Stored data
○ ○ ○ ○ ○

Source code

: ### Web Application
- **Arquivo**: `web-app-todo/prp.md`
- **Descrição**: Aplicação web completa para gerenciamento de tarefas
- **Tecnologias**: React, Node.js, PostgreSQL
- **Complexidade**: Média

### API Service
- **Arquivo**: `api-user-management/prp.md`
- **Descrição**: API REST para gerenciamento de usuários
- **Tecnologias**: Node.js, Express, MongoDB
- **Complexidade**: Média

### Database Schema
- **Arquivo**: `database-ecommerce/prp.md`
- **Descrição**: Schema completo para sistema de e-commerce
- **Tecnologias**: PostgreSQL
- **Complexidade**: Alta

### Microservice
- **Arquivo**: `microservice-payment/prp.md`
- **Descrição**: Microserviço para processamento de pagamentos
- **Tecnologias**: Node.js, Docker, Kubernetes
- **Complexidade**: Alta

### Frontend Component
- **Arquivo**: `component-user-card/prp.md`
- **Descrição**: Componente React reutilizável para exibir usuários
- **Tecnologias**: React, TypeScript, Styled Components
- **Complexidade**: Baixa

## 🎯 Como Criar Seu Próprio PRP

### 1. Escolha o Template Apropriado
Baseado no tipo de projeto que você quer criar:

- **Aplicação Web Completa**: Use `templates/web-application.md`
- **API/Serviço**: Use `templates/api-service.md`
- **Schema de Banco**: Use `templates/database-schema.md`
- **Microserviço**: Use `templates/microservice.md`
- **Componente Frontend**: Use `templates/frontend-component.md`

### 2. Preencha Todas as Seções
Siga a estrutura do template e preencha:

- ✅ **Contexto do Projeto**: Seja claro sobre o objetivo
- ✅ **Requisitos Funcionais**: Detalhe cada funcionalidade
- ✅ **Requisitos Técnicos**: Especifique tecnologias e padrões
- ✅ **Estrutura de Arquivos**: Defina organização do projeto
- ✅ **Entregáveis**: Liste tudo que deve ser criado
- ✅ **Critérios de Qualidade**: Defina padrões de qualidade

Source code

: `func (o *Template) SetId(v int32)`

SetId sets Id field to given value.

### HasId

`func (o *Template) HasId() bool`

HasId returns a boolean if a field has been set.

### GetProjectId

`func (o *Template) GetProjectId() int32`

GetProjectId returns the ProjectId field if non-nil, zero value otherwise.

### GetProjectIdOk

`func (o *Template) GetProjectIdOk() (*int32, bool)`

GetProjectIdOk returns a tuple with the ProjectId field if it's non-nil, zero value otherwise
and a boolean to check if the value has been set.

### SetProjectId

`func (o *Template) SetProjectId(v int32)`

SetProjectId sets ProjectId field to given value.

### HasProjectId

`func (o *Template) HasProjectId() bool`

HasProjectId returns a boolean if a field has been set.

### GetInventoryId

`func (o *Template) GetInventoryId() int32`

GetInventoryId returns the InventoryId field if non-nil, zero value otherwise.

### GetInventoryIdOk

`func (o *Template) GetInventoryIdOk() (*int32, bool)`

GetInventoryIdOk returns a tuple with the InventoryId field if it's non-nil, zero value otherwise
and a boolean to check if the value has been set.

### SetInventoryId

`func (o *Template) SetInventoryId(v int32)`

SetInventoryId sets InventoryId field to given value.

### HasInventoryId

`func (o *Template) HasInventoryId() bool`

○ ○ ○ ○ ○

## PROBLEM TO SOLVE
Update the listing by changing every "Source code" to "Code sample", leaving all other text as it is.

## FINAL ANSWER
Code sample

: ### Web Application
- **Arquivo**: `web-app-todo/prp.md`
- **Descrição**: Aplicação web completa para gerenciamento de tarefas
- **Tecnologias**: React, Node.js, PostgreSQL
- **Complexidade**: Média

### API Service
- **Arquivo**: `api-user-management/prp.md`
- **Descrição**: API REST para gerenciamento de usuários
- **Tecnologias**: Node.js, Express, MongoDB
- **Complexidade**: Média

### Database Schema
- **Arquivo**: `database-ecommerce/prp.md`
- **Descrição**: Schema completo para sistema de e-commerce
- **Tecnologias**: PostgreSQL
- **Complexidade**: Alta

### Microservice
- **Arquivo**: `microservice-payment/prp.md`
- **Descrição**: Microserviço para processamento de pagamentos
- **Tecnologias**: Node.js, Docker, Kubernetes
- **Complexidade**: Alta

### Frontend Component
- **Arquivo**: `component-user-card/prp.md`
- **Descrição**: Componente React reutilizável para exibir usuários
- **Tecnologias**: React, TypeScript, Styled Components
- **Complexidade**: Baixa

## 🎯 Como Criar Seu Próprio PRP

### 1. Escolha o Template Apropriado
Baseado no tipo de projeto que você quer criar:

- **Aplicação Web Completa**: Use `templates/web-application.md`
- **API/Serviço**: Use `templates/api-service.md`
- **Schema de Banco**: Use `templates/database-schema.md`
- **Microserviço**: Use `templates/microservice.md`
- **Componente Frontend**: Use `templates/frontend-component.md`

### 2. Preencha Todas as Seções
Siga a estrutura do template e preencha:

- ✅ **Contexto do Projeto**: Seja claro sobre o objetivo
- ✅ **Requisitos Funcionais**: Detalhe cada funcionalidade
- ✅ **Requisitos Técnicos**: Especifique tecnologias e padrões
- ✅ **Estrutura de Arquivos**: Defina organização do projeto
- ✅ **Entregáveis**: Liste tudo que deve ser criado
- ✅ **Critérios de Qualidade**: Defina padrões de qualidade

Code sample

: `func (o *Template) SetId(v int32)`

SetId sets Id field to given value.

### HasId

`func (o *Template) HasId() bool`

HasId returns a boolean if a field has been set.

### GetProjectId

`func (o *Template) GetProjectId() int32`

GetProjectId returns the ProjectId field if non-nil, zero value otherwise.

### GetProjectIdOk

`func (o *Template) GetProjectIdOk() (*int32, bool)`

GetProjectIdOk returns a tuple with the ProjectId field if it's non-nil, zero value otherwise
and a boolean to check if the value has been set.

### SetProjectId

`func (o *Template) SetProjectId(v int32)`

SetProjectId sets ProjectId field to given value.

### HasProjectId

`func (o *Template) HasProjectId() bool`

HasProjectId returns a boolean if a field has been set.

### GetInventoryId

`func (o *Template) GetInventoryId() int32`

GetInventoryId returns the InventoryId field if non-nil, zero value otherwise.

### GetInventoryIdOk

`func (o *Template) GetInventoryIdOk() (*int32, bool)`

GetInventoryIdOk returns a tuple with the InventoryId field if it's non-nil, zero value otherwise
and a boolean to check if the value has been set.

### SetInventoryId

`func (o *Template) SetInventoryId(v int32)`

SetInventoryId sets InventoryId field to given value.

### HasInventoryId

`func (o *Template) HasInventoryId() bool`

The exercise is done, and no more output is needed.